Items in a dataset
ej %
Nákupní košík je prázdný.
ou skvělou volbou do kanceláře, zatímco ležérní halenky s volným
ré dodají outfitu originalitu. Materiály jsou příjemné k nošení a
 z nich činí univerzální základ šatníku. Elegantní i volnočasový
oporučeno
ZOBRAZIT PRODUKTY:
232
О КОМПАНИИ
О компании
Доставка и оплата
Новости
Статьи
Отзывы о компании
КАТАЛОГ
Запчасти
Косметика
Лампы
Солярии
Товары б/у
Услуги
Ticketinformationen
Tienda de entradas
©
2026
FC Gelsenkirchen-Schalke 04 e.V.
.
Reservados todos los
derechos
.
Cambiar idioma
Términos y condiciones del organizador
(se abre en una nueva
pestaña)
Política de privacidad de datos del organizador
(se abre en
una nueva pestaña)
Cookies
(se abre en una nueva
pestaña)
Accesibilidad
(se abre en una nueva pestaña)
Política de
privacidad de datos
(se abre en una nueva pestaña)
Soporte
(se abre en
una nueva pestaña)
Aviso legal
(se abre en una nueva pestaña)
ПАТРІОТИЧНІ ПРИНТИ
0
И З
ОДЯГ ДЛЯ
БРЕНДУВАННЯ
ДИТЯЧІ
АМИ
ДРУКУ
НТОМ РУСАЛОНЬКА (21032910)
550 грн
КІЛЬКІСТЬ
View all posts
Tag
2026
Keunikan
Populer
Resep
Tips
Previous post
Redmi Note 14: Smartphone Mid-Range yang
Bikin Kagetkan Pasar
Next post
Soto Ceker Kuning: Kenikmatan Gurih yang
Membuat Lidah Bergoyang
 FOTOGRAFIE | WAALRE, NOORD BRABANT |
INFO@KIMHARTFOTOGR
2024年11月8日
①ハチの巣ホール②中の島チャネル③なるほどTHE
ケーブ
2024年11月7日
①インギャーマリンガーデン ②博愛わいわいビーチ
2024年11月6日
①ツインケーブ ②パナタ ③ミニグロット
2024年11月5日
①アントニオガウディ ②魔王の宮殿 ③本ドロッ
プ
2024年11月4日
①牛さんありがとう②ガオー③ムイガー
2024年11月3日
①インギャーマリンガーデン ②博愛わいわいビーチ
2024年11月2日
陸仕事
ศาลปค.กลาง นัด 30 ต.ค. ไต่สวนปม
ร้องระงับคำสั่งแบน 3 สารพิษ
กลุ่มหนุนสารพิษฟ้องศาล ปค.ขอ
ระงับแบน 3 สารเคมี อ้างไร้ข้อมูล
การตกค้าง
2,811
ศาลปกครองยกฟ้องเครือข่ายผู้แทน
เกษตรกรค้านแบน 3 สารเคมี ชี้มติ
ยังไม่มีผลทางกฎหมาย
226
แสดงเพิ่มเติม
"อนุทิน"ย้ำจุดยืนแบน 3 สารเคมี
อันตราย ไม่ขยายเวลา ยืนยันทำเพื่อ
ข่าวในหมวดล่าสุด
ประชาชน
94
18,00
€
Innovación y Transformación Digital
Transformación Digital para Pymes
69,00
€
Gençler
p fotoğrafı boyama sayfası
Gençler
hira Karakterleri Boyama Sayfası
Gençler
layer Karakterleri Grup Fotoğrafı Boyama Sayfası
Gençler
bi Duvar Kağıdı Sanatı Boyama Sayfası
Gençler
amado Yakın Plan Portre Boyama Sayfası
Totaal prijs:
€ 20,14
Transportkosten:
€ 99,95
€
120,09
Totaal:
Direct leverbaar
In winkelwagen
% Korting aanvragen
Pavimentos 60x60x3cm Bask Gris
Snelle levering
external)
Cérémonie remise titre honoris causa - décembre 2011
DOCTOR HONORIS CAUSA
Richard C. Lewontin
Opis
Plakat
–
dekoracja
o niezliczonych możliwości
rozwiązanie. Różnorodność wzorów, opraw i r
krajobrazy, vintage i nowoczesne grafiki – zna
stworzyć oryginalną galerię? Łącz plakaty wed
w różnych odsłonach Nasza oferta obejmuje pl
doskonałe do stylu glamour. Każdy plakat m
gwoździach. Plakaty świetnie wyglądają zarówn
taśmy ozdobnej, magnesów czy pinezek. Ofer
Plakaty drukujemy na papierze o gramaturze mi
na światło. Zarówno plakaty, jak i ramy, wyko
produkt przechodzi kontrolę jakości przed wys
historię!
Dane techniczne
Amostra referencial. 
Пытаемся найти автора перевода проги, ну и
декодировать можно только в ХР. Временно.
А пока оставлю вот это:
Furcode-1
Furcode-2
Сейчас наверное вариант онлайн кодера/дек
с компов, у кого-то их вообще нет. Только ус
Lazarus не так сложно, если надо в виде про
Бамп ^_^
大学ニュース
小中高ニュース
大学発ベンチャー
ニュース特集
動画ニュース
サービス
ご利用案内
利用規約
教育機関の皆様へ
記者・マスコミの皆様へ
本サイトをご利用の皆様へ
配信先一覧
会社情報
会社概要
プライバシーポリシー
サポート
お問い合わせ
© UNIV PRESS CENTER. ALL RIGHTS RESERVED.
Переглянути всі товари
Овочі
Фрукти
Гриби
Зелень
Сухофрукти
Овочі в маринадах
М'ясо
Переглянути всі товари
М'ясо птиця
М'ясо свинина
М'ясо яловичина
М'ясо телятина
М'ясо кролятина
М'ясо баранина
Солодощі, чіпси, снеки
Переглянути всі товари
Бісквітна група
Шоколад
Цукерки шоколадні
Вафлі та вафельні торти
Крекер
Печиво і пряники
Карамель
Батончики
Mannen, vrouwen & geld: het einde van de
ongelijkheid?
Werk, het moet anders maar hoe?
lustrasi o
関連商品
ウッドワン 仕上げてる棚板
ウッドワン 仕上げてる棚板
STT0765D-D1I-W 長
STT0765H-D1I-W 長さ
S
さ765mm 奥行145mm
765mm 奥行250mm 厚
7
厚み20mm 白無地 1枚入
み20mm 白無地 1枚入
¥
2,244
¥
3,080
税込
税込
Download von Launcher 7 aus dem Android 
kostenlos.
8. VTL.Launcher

What you will do
Present the listing from its first line up to and including the line with "Cambiar idioma" as a Markdown table with the columns Row and Line. Number each row and omit blank lines.

Final answer
| Row | Line |
|---|---|
| 1 | ej % |
| 2 | Nákupní košík je prázdný. |
| 3 | ou skvělou volbou do kanceláře, zatímco ležérní halenky s volným |
| 4 | ré dodají outfitu originalitu. Materiály jsou příjemné k nošení a |
| 5 |  z nich činí univerzální základ šatníku. Elegantní i volnočasový |
| 6 | oporučeno |
| 7 | ZOBRAZIT PRODUKTY: |
| 8 | 232 |
| 9 | О КОМПАНИИ |
| 10 | О компании |
| 11 | Доставка и оплата |
| 12 | Новости |
| 13 | Статьи |
| 14 | Отзывы о компании |
| 15 | КАТАЛОГ |
| 16 | Запчасти |
| 17 | Косметика |
| 18 | Лампы |
| 19 | Солярии |
| 20 | Товары б/у |
| 21 | Услуги |
| 22 | Ticketinformationen |
| 23 | Tienda de entradas |
| 24 | © |
| 25 | 2026 |
| 26 | FC Gelsenkirchen-Schalke 04 e.V. |
| 27 | . |
| 28 | Reservados todos los |
| 29 | derechos |
| 30 | . |
| 31 | Cambiar idioma |